TASK STATEMENT: Could you show each line of the records that contains the word "nicht"?

WORKING DATA:

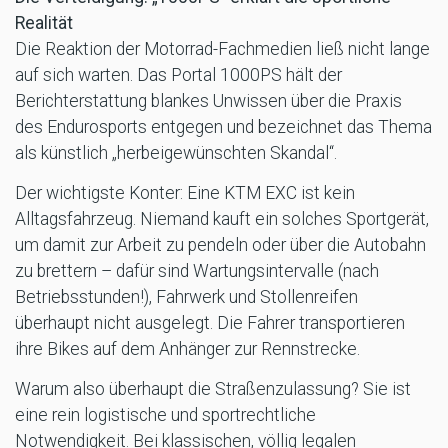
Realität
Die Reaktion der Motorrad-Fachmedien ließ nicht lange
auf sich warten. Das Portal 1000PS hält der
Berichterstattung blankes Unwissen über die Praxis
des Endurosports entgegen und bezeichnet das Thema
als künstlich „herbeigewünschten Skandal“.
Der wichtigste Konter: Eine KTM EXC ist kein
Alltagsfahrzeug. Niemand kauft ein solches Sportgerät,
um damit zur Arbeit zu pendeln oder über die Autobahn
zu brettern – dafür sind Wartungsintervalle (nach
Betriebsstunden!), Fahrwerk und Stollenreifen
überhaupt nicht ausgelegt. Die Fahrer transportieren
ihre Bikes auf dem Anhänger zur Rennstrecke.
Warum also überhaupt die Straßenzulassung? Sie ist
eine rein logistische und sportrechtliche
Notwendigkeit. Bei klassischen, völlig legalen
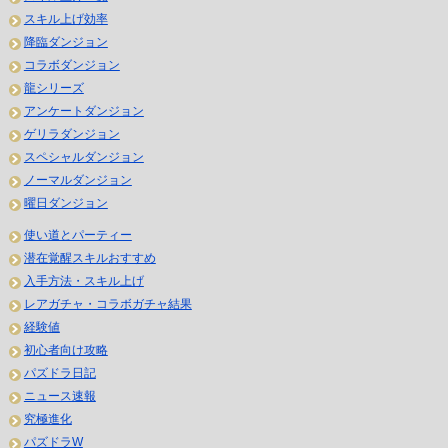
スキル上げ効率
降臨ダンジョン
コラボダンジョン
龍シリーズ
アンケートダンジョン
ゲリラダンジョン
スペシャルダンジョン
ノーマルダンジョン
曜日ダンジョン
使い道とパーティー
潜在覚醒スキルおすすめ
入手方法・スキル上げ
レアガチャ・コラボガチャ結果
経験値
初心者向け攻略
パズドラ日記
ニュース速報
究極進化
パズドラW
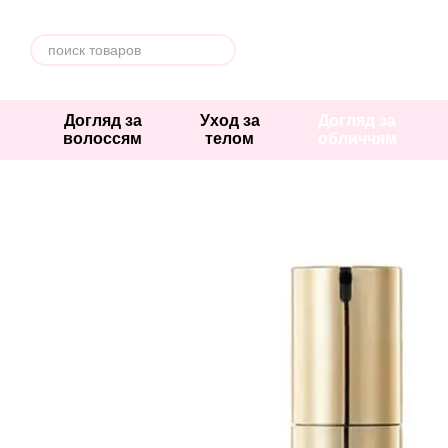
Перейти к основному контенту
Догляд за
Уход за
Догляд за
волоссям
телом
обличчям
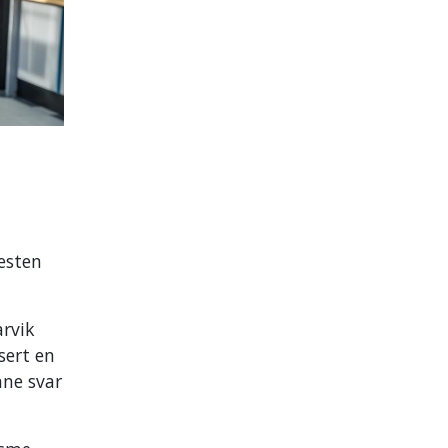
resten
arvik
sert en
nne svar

--

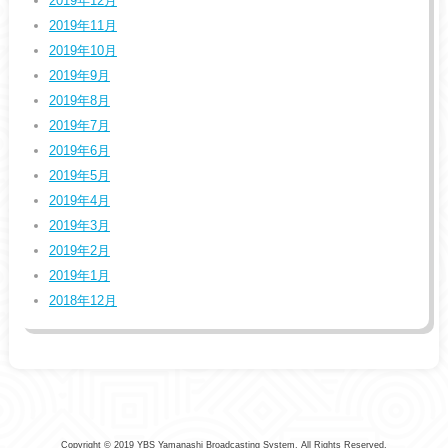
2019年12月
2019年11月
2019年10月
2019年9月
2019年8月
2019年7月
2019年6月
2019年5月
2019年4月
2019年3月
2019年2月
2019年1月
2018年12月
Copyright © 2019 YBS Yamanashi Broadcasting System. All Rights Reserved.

* * *

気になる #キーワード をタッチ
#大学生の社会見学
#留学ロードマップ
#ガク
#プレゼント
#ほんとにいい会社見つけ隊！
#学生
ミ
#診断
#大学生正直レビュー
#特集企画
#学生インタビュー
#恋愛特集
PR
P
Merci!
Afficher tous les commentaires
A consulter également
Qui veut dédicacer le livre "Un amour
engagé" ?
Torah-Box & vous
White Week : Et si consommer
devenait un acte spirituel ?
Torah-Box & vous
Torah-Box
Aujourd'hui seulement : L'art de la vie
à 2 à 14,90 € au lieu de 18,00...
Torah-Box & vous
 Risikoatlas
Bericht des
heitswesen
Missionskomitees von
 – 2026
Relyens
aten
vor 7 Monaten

OUTPUT BELOW:
Die Reaktion der Motorrad-Fachmedien ließ nicht lange
überhaupt nicht ausgelegt. Die Fahrer transportieren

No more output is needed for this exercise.